*Tujuan Tugas*:
1. Apa inti teks halaman ini jika diringkas dalam dua kalimat?
2. Tampilkan tanpa perubahan bagian teks halaman dari "Pada akhir Desember" sampai "seminggu 2 kali.".

*Teks Halaman*:

Pada akhir Desember 2018, sepulang Bapak dari kunjungan ke anak kesayangan kondisi Bapak menurun dan harus opname di rumah sakit. Menurutku selain Bapak kecapaian, juga karena obat yang harus dikonsumsi Bapak tidak terkontrol. Tapi yaa, saya gak mau nyalahain siapa - siapa. Toh anak Bapak banyak kan?  Sejak itu Bapak keluar masuk rumah sakit. Tradisi setor muka seminggu sekali kami intens- kan menjadi seminggu 2 kali.
Biasanya untuk rutinitas kontrol setiap bulannya, saya antri nomor pendaftaran, antri untuk mendapatkan nomor di poli spesialis penyakit dalam dan jam 9.30 Bapak saya aturi rawuh ke Rumah Sakit atau jam 08.30 bila harus periksa laboratorium. Di hari Rabu tanggal 16 Januari 2019, jatah menemani kontrol di RSU dengan periksa laboratoirum terlebih dahulu. Kebetulan kepala instalasi Laboratorium murid Bapak di MAN, sehingga udah kenal dekat. Lhaa hari itu Bapak udah sampai di depan laboratorium jam 08.15. lebih awal 15 menit dari janjian dengan saya. Wal hasil saya ditelpon temen temen laboratorium dan “dimarahi” pasien udah sampai kok yang nganter belum..Hahaha
Hari Rabu, 6 Februari 2019 ditelepon mas Aut bila Bapak diare tak terhenti. Segera saya terbang ke rumah Ngadirejo dan membawanya ke Puskesmas untuk pertolongan pertama.

*Catatan Tersedia*:
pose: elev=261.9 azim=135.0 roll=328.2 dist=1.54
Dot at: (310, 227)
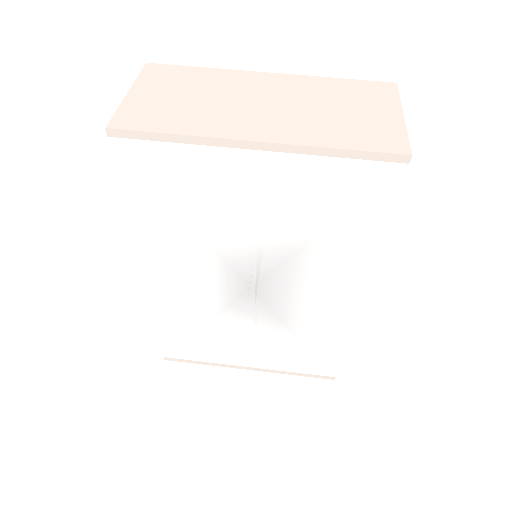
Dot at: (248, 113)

--

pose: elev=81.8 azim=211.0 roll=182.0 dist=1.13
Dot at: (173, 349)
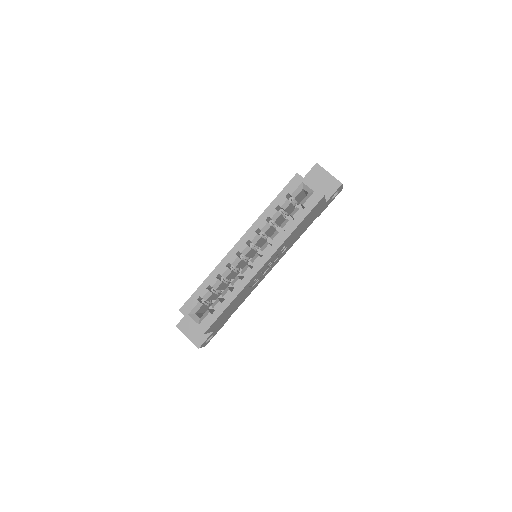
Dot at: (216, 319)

*Daftar Jawaban*:
1. Sejak akhir Desember 2018, kondisi Bapak menurun sehingga ia keluar masuk rumah sakit, dan penulis menemaninya kontrol rutin, termasuk pada 16 Januari 2019 ketika Bapak tiba di laboratorium lima belas menit lebih awal dari janji. Pada 6 Februari 2019, penulis dikabari bahwa Bapak diare tak terhenti, lalu segera membawanya ke Puskesmas untuk pertolongan pertama.

2.
Pada akhir Desember 2018, sepulang Bapak dari kunjungan ke anak kesayangan kondisi Bapak menurun dan harus opname di rumah sakit. Menurutku selain Bapak kecapaian, juga karena obat yang harus dikonsumsi Bapak tidak terkontrol. Tapi yaa, saya gak mau nyalahain siapa - siapa. Toh anak Bapak banyak kan?  Sejak itu Bapak keluar masuk rumah sakit. Tradisi setor muka seminggu sekali kami intens- kan menjadi seminggu 2 kali.